Concord became the place I will always associate with young adulthood.  I had my own apartment there.  I had to give up the pittance pay of graveyard shift security, and even though I went from that to waiting tables, it was "real"er money than I had ever made.  I got married there.  I walked off a job that didn't respect me.  I got promoted into a management position there.  I (poorly) made a choice between a love interest and a friend, and faced the first of what would be real and lasting consequences for my mistakes.  To this day I work right on the boarder of Concord and Pleasant Hill at the community college there.  Concord looms large in my brain as a place of major significance.

It is a place where shit got real.

There was also this event.  A strange sort of serendipitous event.  I was playing Sim City on Play Station, and when I reached 100,000 population, my city demanded an airport.  A couple of days later, I was driving along Marsh drive to pick up my girlfriend and I passed the city limits of Concord and saw the population sign.  At that time I think it was around 110,000.  Well, I thought about my game denizens demanding an airport at such a mere 100,000 population city and how stupid it was. Why, I thought, if that were accurate, Concord would have an airport.  (I was still pretty new to the area.)  But Concord was a little Podunk suburb that certainly didn't have any airport.

That's when I looked over to my right.

Anyone who knows the area is probably chuckling already.  Marsh Road runs along the west side of Buchanan Airfield--Concord's airport.  So I literally had the thought that Concord didn't have an airfield    as I was turning to look at it.  That always sat in my mind as one of those almost-a-sitcom joke moments.  (Like when the characters talk about someone who's standing behind them or insist something doesn't exist that is in the shot with them.)  And with it came the thought that Concord had reached some sort of "real" demarkation line as well.  Concord had an airport.  It was a "real" city.

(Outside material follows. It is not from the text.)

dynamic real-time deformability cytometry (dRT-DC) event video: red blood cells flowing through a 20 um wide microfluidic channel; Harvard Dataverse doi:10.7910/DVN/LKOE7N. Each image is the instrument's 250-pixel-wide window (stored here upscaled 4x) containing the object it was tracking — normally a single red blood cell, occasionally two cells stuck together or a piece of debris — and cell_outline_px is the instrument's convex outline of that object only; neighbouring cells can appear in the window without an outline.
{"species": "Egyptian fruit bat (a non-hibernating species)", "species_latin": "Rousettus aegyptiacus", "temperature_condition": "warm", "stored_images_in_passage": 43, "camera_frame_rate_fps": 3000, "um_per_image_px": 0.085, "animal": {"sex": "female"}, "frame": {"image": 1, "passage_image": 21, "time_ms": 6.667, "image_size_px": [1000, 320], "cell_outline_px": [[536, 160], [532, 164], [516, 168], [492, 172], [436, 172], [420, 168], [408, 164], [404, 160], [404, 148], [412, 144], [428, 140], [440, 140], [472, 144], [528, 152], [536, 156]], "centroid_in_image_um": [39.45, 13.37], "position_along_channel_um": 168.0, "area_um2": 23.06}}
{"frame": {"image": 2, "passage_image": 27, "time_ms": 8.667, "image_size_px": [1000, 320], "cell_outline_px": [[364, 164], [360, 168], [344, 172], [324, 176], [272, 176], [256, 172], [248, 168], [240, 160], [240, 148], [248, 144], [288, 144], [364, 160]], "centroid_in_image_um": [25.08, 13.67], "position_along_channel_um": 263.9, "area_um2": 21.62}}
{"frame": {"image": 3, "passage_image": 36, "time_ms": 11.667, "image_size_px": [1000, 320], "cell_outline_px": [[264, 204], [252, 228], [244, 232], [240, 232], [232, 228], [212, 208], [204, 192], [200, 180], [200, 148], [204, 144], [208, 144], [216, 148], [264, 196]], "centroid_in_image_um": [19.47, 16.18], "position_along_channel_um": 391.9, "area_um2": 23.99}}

Concord's shit just got real.

But the unintended side-effect of that moment and that video game and seeing the airport during the exact moment I was thinking that Concord didn't have an airport, is that I can't help looking at the population sign every time I drive into Concord.  It's like how you always think of that one person when a certain song starts to play.  So I have always been extremely conscious of the population of Concord.  And with Concord being associated with so many "adulty" transitions in my life, it is hard not to have a soft spot for it.  It's population feels like it's the first sized city that makes for a "real" city.  For me, that number--124,000 currently--is intimately connected with a sort of "legitimate" size.  In Concord boys become men and little towns grow up to be great big cities with airports.  Concord is the demarcation line between fake and real.

I told you it was stupid.

So watching my pageviews go up into six figures and driving into school maybe once every couple of weeks, I started to put those two numbers together in my head.  Getting as many pageviews as that city--the city where I became an adult--is kind of a bigger deal in my head than even the nice round number of 100,000.   Getting to the point where I've had enough readers that every single person in that "really real" city has read my blog (at least by the numbers) is pretty damned cool.

Of course, as always, when I hit a milestone, I don't think of myself so much as my readers.  Yeah, I know that of those 124,000 people, most have probably not stayed to read, but it still makes me very grateful for every one who has.  You guys are absolutely amazing.